Niniejsza strona zawiera kluczowe informacje, od których przeczytania powinien zacząć każdy edytor map Waze. Upewnij się proszę że dokładnie przeczytałeś oraz zrozumiałeś cały zawarty tutaj materiał, gdyż jego znajomość i zrozumienie jest on niezwykle istotnie do tego, abyś stał się dobrym edytorem map. Osoby które edytują mapę bez dogłębnego zrozumienia przedstawionych tutaj informacji, mogą zrobić więcej szkody niż pożytku swoją pracą. Jeśli nie możesz znaleźć na Wiki odpowiedzi na jakieś pytanie, nie obawiaj się spytać na polskim forum Waze, gdzie bardziej doświadczeni Wazerzy z chęcią odpowiedzą na pytania. Zanim spytasz, upewnij się jednak, że na Wiki na pewno nie ma odpowiedzi na twoje pytanie.

Historia

Mapy Waze w wielu krajach powstały poprzez import publicznie udostępnionych danych o drogach. Dane te były dość dokładne jeśli chodzi o geometrię dróg, jednak mogły być już niekatualne. Dodatkowo dae te nie zawierały istotnych informacji niezbędnych do prawidłowej nawigacji, takich jak dozwolone i niedozwolone kierunki jazdy, oraz podział na drógi przejezdne i nieprzejezdne, takich jak np. tory czy kanały. Zaimportowane mapy nie zawierały także informacji o tym, czy w miejscach, gdzie drogi się krzyżują, istnieje rzeczywiste skrzyżowanie dróg, czy też most.
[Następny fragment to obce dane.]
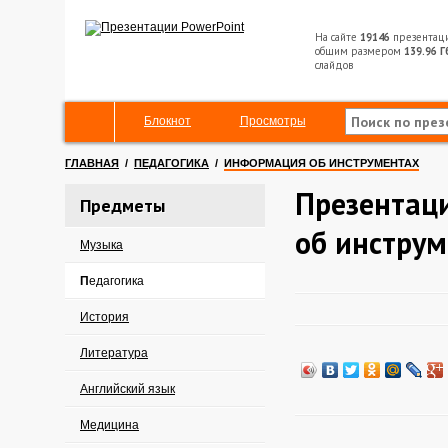
На сайте
19146
презентац
общим размером
139.96 Г
слайдов
Блокнот
Просмотры
ГЛАВНАЯ
/
ПЕДАГОГИКА
/
ИНФОРМАЦИЯ ОБ ИНСТРУМЕНТАХ
Презентац
Предметы
об инстру
Музыка
Педагогика
История
Литература
Английский язык
Медицина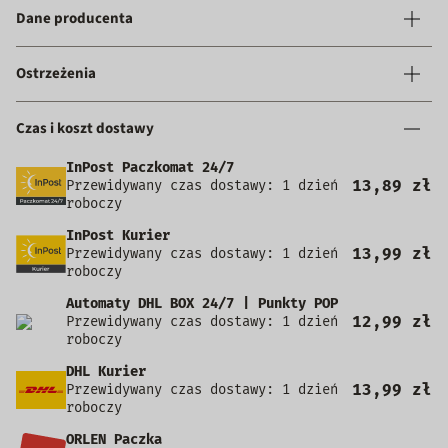
Dane producenta
Ostrzeżenia
Czas i koszt dostawy
InPost Paczkomat 24/7
13,89 zł
Przewidywany czas dostawy: 1 dzień
roboczy
InPost Kurier
13,99 zł
Przewidywany czas dostawy: 1 dzień
roboczy
Automaty DHL BOX 24/7 | Punkty POP
12,99 zł
Przewidywany czas dostawy: 1 dzień
roboczy
DHL Kurier
13,99 zł
Przewidywany czas dostawy: 1 dzień
roboczy
ORLEN Paczka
Waze domyślnie utworzył skrzyżowania (połączenia dróg) we wszystkich takich przypadkach. Nawet gdy w jakimś miejscu istniały zakazy skrętu, to w Waze wszelkie skręty były dozwolone jeśli dany segment nie został jeszcze poddany manualnej edycji. Taki zestaw danych był dobry na start, jednak koniecznie wymagał aktualizacji i obsługi.

W tym miejscu pojawiają się dwa kluczowe aspekty systemu Wazeː

  1. webowe narzędzie edycji map dostępne dla użytkowników Waze, pozwalające im na edycję map w swoim sąsiedztwie, miast lub miejsc które im są znajome.
  2. gromadzenie dane GPS użytkowników Waze służących do modyfikacji mapy, ustawiania kierunków dróg oraz zezwalania skrętów na skrzyżowaniach dróg

W niektórych krajach dane o drogach nie były dostępne, i mapy musiały być tworzone od podstaw przez użytkowników Waze. Mapy są tworzone w edytorze map, przy użyciu dróg nagranych w aplikacji klienta Waze, a także zarejestrowanych śladów GPS wszystkich użytkowników Waze nałożonych na dostępne zdjęcia lotnicze.

Edytor map

W Waze aktualnie używamy edytora map drugiej generacji (który opisujemy w tym artykule). Znany jest on jako Waze Map Editor (w skrócie WME), jest on domyślnym edytorem map dla Waze od 19 września 2011r. Interfejs tego edytora przeszedł zmianę funkcjonalną 27 maja 2014, która obejmowała funkcjonalność dodawanie miejsc, oraz ukrywania zamkniętych update requests i map problems. Aktualnie istnieją three different server farms obsłgujące mapy całego świata. Upewnij się, że wybrałeś właściwy serwer gdy edytujesz mapę w danej części świata. Możesz używać tej samej nazwy użytkownika na wszystkich serwerach, ale punkty przyznawane za edycję są gromadzone odrębnie na każdym z tych serwerów (aktualizacja - we wrześniu 2014 zintegrowano punktację ze wszystkich serwerów - informacja wymaga potwierdzenia). Ponadto mapy nie są synchronizowane pomiędzy serwerami, w związku z czym jeśli dokonasz zmian mapy Europy na serwerze obsługującym Północną Amerykę, zmiany te nie będą widoczne na serwerze europejskim.

Edycja Map - szybki start

Nauka najlepszych technik edycji zapewniających poprawną nawigację oraz dobry wygląd map w kliencie wymaga czasu i nabycia praktyki, ale może być też dobrą zabawą sprawiającą wiele satysfakcji. Możesz być dumny z tego, że wykonane przez ciebie zmiany służą wszystkim użytkownikom Waze. Wnikliwe zapoznanie się z dalszymi rozdziałami tego wiki jest bardzo istotne, jednak dla wykonania prostych edycji wystarczy znajomość Edycja Map - szybki start, który szybko wprowadzi Cię w świat edycji map.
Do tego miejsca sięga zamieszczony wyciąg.